Die hessische Finanzverwaltung hat seit 2005 insgesamt 22 Beamte zu dem Frankfurter Psychiater Thomas H. geschickt, der von einem Berufsgericht verurteilt wurde, weil er vorsätzlich falsche Gutachten über vier Steuerfahnder angefertigt und die Beamten darin für verrückt erklärt hatte.
Der Frankfurter Rundschau liegt eine Liste des Hessischen Finanzministeriums vor, wonach vom 17. Oktober 2005 bis zum 2. Juni 2009 immer wieder Beamte zu dem Psychiater geschickt wurden. Die Liste enthält auch die "Auftraggeber" (Oberfinanzdirektion und verschiedene Finanzämter) sowie die Aktenzeichen der Fälle und das "Ergebnis" der Untersuchung.

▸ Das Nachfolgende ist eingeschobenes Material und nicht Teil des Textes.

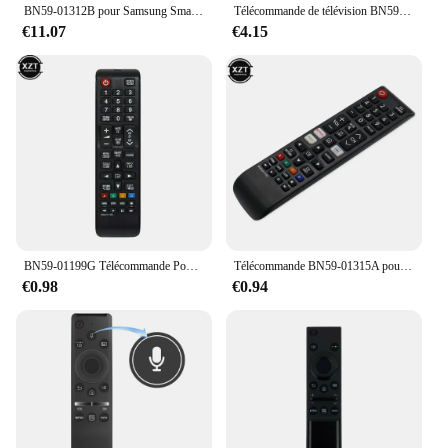
BN59-01312B pour Samsung Smart QLED TV avec Télécommande Vocale RMCSPR1Belian QE49Q60RAT QE55Q60RATXXC QE49Q70RAT
Télécommande de télévision BN59-01199G pour Samsung UE32J5205 UE32J5250 UE32J5ino 3
€11.07
€4.15
BN59-01199G Télécommande Pour Samsung TV UE43JU6000 UE48J5200 UE32J5205 UE32J5250 UE32J5270 UE55JU6072 UA32J4 olympiques Fernbedienung
Télécommande BN59-01315A pour Samsung, Smart TV, cristal, UHD, 4K, séries 6/7/8/9/TU-7000, BN59-01315J, BN59-01315E
€0.98
€0.94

In 15 Fällen stellte der mittlerweile verurteilte Psychiater eine "Dienstunfähigkeit" der Beamten fest. Bei nur drei Beamten hält der Psychiater eine "Nachuntersuchung in 2 Jahren" für erforderlich. Bei fünf Beamten legt er laut der Liste des Ministeriums gleich fest, dass "keine Nachuntersuchung" stattfinden soll - bis auf einen sind es exakt die Fälle der vier Steuerfahnder, über die Psychiater Thomas H. laut Gericht vorsätzlich falsche Gutachten angefertigt hat.
In den anderen Fällen hat der Arzt eine Nachuntersuchung nicht ausgeschlossen, nur bei den Fahndern sollte die Entfernung aus dem Dienst endgültig für den Rest des Lebens sein. In anderen Fällen bejaht der Gutachter laut Liste sogar "eine stufenweise Wiedereingliederung" oder empfiehlt eine begrenzte Tätigkeit mit "3-Tage-Woche". Nur für die vier Fahnder galt diese Differenzierungsfähigkeit des Psychiaters nicht. Wer genau hat den Psychiater beauftragt, wer hat seine Gutachten in der Verwaltung abgezeichnet, in Akten integriert und für Beschlüsse benutzt?
Die Frankfurter Rundschau hat das Finanzministerium gefragt, ob die 22 Fälle jetzt neu untersucht werden, ob nach dem Urteil des Berufsgerichts in der Verwaltung jetzt nach den Auftraggebern des Psychiaters gesucht wird. Antwort: Beschwerden von Beamten seien "hier nicht bekannt geworden".
Doch für diese Fragen sei das Gesundheitsministerium zuständig. Das Gesundheitsministerium teilt mit, das stimme nicht: Das Innenministerium sei zuständig. Dort geht am Freitagnachmittag niemand ans Telefon - eine Landesregierung auf Tauchstation. Nach FR-Recherchen wird das Finanzministerium jedoch nicht umhin kommen, sich in der Sache als zuständig anzusehen:
In einem Schreiben, das der FR vorliegt, räumt Minister Weimar ein, dass es direkten Kontakt von der Oberfinanzdirektion zu Psychiater H. gegeben hat. Der Personalreferatsleiter Gerd Hoin habe im Fall des Steuerfahnders Rudolf Schmenger "mit Herrn Dr. H. telefonisch Kontakt aufgenommen, um sich bei ihm nach dem Stand der Begutachtung zu erkundigen", so Weimar.
Hierbei habe der Psychiater dem Personalreferatsleiter mitgeteilt, dass er den Steuerfahnder "zu diesem Zeitpunkt bereits untersucht habe und er ihn für dienstunfähig halte". Personalreferatsleiter Hoin wird wohl bald einige Fragen zu beantworten haben nach seinem direkten Draht zu Psychiater H. Die Opposition im Landtag fordert weiter Aufklärung von Weimar - auch über die steuerliche Behandlung des Ehepaars Michael und Karin Wolski.